*Exercise*. Each entry below should be written out exactly as it is, with no pictures.

Collected data
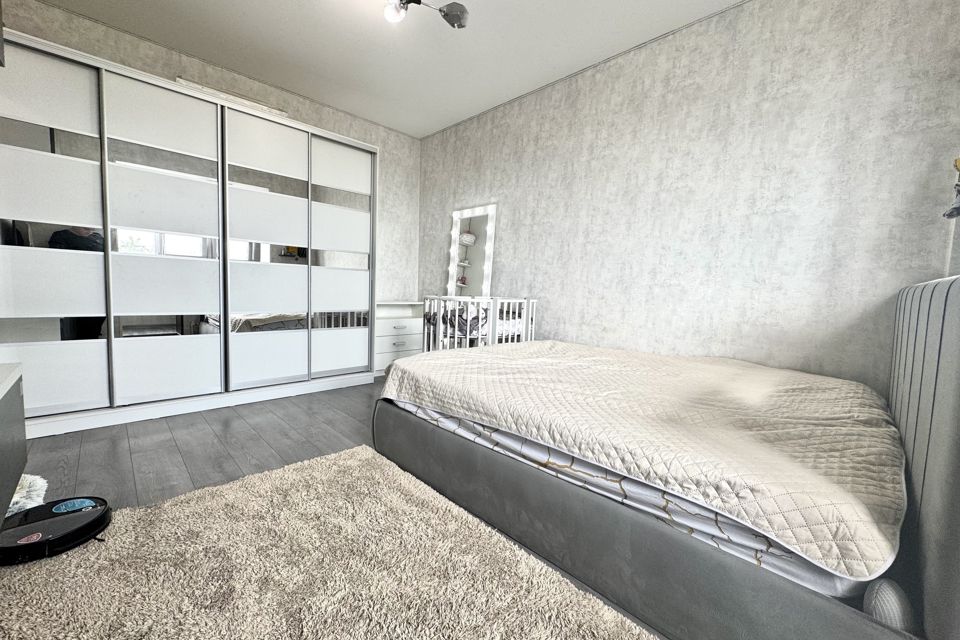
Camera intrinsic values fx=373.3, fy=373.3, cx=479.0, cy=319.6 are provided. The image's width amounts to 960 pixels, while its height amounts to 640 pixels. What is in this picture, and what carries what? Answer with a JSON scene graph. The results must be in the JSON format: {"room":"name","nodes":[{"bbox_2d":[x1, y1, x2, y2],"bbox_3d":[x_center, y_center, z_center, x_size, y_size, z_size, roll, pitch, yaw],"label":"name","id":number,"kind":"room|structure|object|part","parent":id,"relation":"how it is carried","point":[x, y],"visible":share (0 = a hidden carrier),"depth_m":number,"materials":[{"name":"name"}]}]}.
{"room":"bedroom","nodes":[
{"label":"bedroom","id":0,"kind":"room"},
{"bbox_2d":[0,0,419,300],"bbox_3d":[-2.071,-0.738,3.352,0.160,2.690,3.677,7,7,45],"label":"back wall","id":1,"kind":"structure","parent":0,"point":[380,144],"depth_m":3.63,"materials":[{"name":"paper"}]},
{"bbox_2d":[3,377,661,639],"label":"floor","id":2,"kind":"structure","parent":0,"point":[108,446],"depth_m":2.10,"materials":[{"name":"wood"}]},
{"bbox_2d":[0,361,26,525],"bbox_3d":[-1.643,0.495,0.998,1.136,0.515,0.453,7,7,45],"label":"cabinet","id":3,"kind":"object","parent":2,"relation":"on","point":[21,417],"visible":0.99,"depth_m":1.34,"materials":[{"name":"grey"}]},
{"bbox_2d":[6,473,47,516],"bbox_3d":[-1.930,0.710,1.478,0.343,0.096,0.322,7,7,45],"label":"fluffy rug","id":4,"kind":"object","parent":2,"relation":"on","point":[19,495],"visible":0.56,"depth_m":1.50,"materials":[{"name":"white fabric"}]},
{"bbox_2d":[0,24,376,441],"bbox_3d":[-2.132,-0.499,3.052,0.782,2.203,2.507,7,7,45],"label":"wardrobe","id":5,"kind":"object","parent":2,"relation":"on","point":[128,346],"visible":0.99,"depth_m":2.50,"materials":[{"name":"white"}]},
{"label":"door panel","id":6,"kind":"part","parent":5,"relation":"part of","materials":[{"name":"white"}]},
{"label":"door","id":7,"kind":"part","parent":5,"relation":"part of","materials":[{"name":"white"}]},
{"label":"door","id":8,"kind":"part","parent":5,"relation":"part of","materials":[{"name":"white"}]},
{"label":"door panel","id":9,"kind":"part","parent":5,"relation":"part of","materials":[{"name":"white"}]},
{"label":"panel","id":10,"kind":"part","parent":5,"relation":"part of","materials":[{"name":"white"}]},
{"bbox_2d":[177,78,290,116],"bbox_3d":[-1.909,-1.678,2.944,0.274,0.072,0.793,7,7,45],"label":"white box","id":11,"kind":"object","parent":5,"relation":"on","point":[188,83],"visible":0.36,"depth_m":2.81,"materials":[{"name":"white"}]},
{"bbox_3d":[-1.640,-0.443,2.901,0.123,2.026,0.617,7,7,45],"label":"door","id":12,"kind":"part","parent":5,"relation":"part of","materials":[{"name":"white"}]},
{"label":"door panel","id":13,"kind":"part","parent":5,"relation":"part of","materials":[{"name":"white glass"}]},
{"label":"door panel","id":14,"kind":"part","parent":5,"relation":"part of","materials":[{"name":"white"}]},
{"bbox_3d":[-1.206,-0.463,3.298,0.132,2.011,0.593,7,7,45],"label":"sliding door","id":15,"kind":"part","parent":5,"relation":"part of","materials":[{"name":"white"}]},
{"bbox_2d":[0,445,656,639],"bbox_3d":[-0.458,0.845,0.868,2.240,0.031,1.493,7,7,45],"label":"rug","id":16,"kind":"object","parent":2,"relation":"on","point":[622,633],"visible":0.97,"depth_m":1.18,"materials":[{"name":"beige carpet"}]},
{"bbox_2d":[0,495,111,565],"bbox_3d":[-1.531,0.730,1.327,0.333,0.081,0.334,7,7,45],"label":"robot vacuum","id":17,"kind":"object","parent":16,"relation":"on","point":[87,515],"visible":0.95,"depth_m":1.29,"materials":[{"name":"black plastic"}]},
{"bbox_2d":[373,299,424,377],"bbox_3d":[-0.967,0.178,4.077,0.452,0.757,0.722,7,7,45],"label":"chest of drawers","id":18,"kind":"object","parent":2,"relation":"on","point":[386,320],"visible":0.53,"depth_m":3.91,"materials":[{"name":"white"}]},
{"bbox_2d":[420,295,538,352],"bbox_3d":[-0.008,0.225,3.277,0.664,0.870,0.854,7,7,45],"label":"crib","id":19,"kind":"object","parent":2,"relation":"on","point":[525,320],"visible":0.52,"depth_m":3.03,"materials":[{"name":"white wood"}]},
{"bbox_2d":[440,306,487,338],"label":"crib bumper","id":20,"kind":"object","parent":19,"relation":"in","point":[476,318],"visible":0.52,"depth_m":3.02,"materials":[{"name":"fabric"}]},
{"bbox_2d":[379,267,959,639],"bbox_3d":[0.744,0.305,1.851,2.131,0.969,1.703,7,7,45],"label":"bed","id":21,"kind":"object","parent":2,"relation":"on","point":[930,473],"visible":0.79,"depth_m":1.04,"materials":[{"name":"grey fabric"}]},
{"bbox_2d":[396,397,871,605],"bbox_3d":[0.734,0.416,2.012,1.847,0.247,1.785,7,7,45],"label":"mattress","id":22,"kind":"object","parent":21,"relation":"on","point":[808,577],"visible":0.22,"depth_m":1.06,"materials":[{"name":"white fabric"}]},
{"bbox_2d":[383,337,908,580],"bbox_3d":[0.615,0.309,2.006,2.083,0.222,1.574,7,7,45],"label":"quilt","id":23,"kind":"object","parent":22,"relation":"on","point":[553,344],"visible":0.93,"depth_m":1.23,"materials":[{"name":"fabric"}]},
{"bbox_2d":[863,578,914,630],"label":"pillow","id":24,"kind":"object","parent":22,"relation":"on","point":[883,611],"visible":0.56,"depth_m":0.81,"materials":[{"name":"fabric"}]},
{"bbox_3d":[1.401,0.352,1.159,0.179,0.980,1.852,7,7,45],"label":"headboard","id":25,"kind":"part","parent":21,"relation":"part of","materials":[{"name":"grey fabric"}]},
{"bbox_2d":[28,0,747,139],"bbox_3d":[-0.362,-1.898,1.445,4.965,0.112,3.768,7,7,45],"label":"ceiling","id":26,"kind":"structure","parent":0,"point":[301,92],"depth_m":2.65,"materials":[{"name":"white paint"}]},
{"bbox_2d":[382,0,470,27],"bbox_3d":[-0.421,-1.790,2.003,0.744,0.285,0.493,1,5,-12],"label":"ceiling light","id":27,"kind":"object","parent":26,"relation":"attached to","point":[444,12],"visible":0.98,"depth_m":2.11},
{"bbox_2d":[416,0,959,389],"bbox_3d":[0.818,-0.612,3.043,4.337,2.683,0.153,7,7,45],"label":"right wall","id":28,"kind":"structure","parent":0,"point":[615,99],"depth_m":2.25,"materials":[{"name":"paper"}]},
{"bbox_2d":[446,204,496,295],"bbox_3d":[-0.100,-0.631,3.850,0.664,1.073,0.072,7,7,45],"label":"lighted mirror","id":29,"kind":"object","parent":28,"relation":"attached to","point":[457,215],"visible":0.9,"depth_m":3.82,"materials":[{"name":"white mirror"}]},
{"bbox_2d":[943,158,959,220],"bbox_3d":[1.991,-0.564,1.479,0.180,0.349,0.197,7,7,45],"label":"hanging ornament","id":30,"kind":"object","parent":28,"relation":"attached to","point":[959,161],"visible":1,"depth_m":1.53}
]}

*Response*.
Camera intrinsic values fx=373.3, fy=373.3, cx=479.0, cy=319.6 are provided. The image's width amounts to 960 pixels, while its height amounts to 640 pixels. What is in this picture, and what carries what? Answer with a JSON scene graph. The results must be in the JSON format: {"room":"name","nodes":[{"bbox_2d":[x1, y1, x2, y2],"bbox_3d":[x_center, y_center, z_center, x_size, y_size, z_size, roll, pitch, yaw],"label":"name","id":number,"kind":"room|structure|object|part","parent":id,"relation":"how it is carried","point":[x, y],"visible":share (0 = a hidden carrier),"depth_m":number,"materials":[{"name":"name"}]}]}.
{"room":"bedroom","nodes":[
{"label":"bedroom","id":0,"kind":"room"},
{"bbox_2d":[0,0,419,300],"bbox_3d":[-2.071,-0.738,3.352,0.160,2.690,3.677,7,7,45],"label":"back wall","id":1,"kind":"structure","parent":0,"point":[380,144],"depth_m":3.63,"materials":[{"name":"paper"}]},
{"bbox_2d":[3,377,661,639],"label":"floor","id":2,"kind":"structure","parent":0,"point":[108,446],"depth_m":2.10,"materials":[{"name":"wood"}]},
{"bbox_2d":[0,361,26,525],"bbox_3d":[-1.643,0.495,0.998,1.136,0.515,0.453,7,7,45],"label":"cabinet","id":3,"kind":"object","parent":2,"relation":"on","point":[21,417],"visible":0.99,"depth_m":1.34,"materials":[{"name":"grey"}]},
{"bbox_2d":[6,473,47,516],"bbox_3d":[-1.930,0.710,1.478,0.343,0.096,0.322,7,7,45],"label":"fluffy rug","id":4,"kind":"object","parent":2,"relation":"on","point":[19,495],"visible":0.56,"depth_m":1.50,"materials":[{"name":"white fabric"}]},
{"bbox_2d":[0,24,376,441],"bbox_3d":[-2.132,-0.499,3.052,0.782,2.203,2.507,7,7,45],"label":"wardrobe","id":5,"kind":"object","parent":2,"relation":"on","point":[128,346],"visible":0.99,"depth_m":2.50,"materials":[{"name":"white"}]},
{"label":"door panel","id":6,"kind":"part","parent":5,"relation":"part of","materials":[{"name":"white"}]},
{"label":"door","id":7,"kind":"part","parent":5,"relation":"part of","materials":[{"name":"white"}]},
{"label":"door","id":8,"kind":"part","parent":5,"relation":"part of","materials":[{"name":"white"}]},
{"label":"door panel","id":9,"kind":"part","parent":5,"relation":"part of","materials":[{"name":"white"}]},
{"label":"panel","id":10,"kind":"part","parent":5,"relation":"part of","materials":[{"name":"white"}]},
{"bbox_2d":[177,78,290,116],"bbox_3d":[-1.909,-1.678,2.944,0.274,0.072,0.793,7,7,45],"label":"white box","id":11,"kind":"object","parent":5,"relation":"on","point":[188,83],"visible":0.36,"depth_m":2.81,"materials":[{"name":"white"}]},
{"bbox_3d":[-1.640,-0.443,2.901,0.123,2.026,0.617,7,7,45],"label":"door","id":12,"kind":"part","parent":5,"relation":"part of","materials":[{"name":"white"}]},
{"label":"door panel","id":13,"kind":"part","parent":5,"relation":"part of","materials":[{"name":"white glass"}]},
{"label":"door panel","id":14,"kind":"part","parent":5,"relation":"part of","materials":[{"name":"white"}]},
{"bbox_3d":[-1.206,-0.463,3.298,0.132,2.011,0.593,7,7,45],"label":"sliding door","id":15,"kind":"part","parent":5,"relation":"part of","materials":[{"name":"white"}]},
{"bbox_2d":[0,445,656,639],"bbox_3d":[-0.458,0.845,0.868,2.240,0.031,1.493,7,7,45],"label":"rug","id":16,"kind":"object","parent":2,"relation":"on","point":[622,633],"visible":0.97,"depth_m":1.18,"materials":[{"name":"beige carpet"}]},
{"bbox_2d":[0,495,111,565],"bbox_3d":[-1.531,0.730,1.327,0.333,0.081,0.334,7,7,45],"label":"robot vacuum","id":17,"kind":"object","parent":16,"relation":"on","point":[87,515],"visible":0.95,"depth_m":1.29,"materials":[{"name":"black plastic"}]},
{"bbox_2d":[373,299,424,377],"bbox_3d":[-0.967,0.178,4.077,0.452,0.757,0.722,7,7,45],"label":"chest of drawers","id":18,"kind":"object","parent":2,"relation":"on","point":[386,320],"visible":0.53,"depth_m":3.91,"materials":[{"name":"white"}]},
{"bbox_2d":[420,295,538,352],"bbox_3d":[-0.008,0.225,3.277,0.664,0.870,0.854,7,7,45],"label":"crib","id":19,"kind":"object","parent":2,"relation":"on","point":[525,320],"visible":0.52,"depth_m":3.03,"materials":[{"name":"white wood"}]},
{"bbox_2d":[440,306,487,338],"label":"crib bumper","id":20,"kind":"object","parent":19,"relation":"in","point":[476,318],"visible":0.52,"depth_m":3.02,"materials":[{"name":"fabric"}]},
{"bbox_2d":[379,267,959,639],"bbox_3d":[0.744,0.305,1.851,2.131,0.969,1.703,7,7,45],"label":"bed","id":21,"kind":"object","parent":2,"relation":"on","point":[930,473],"visible":0.79,"depth_m":1.04,"materials":[{"name":"grey fabric"}]},
{"bbox_2d":[396,397,871,605],"bbox_3d":[0.734,0.416,2.012,1.847,0.247,1.785,7,7,45],"label":"mattress","id":22,"kind":"object","parent":21,"relation":"on","point":[808,577],"visible":0.22,"depth_m":1.06,"materials":[{"name":"white fabric"}]},
{"bbox_2d":[383,337,908,580],"bbox_3d":[0.615,0.309,2.006,2.083,0.222,1.574,7,7,45],"label":"quilt","id":23,"kind":"object","parent":22,"relation":"on","point":[553,344],"visible":0.93,"depth_m":1.23,"materials":[{"name":"fabric"}]},
{"bbox_2d":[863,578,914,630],"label":"pillow","id":24,"kind":"object","parent":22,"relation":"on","point":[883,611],"visible":0.56,"depth_m":0.81,"materials":[{"name":"fabric"}]},
{"bbox_3d":[1.401,0.352,1.159,0.179,0.980,1.852,7,7,45],"label":"headboard","id":25,"kind":"part","parent":21,"relation":"part of","materials":[{"name":"grey fabric"}]},
{"bbox_2d":[28,0,747,139],"bbox_3d":[-0.362,-1.898,1.445,4.965,0.112,3.768,7,7,45],"label":"ceiling","id":26,"kind":"structure","parent":0,"point":[301,92],"depth_m":2.65,"materials":[{"name":"white paint"}]},
{"bbox_2d":[382,0,470,27],"bbox_3d":[-0.421,-1.790,2.003,0.744,0.285,0.493,1,5,-12],"label":"ceiling light","id":27,"kind":"object","parent":26,"relation":"attached to","point":[444,12],"visible":0.98,"depth_m":2.11},
{"bbox_2d":[416,0,959,389],"bbox_3d":[0.818,-0.612,3.043,4.337,2.683,0.153,7,7,45],"label":"right wall","id":28,"kind":"structure","parent":0,"point":[615,99],"depth_m":2.25,"materials":[{"name":"paper"}]},
{"bbox_2d":[446,204,496,295],"bbox_3d":[-0.100,-0.631,3.850,0.664,1.073,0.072,7,7,45],"label":"lighted mirror","id":29,"kind":"object","parent":28,"relation":"attached to","point":[457,215],"visible":0.9,"depth_m":3.82,"materials":[{"name":"white mirror"}]},
{"bbox_2d":[943,158,959,220],"bbox_3d":[1.991,-0.564,1.479,0.180,0.349,0.197,7,7,45],"label":"hanging ornament","id":30,"kind":"object","parent":28,"relation":"attached to","point":[959,161],"visible":1,"depth_m":1.53}
]}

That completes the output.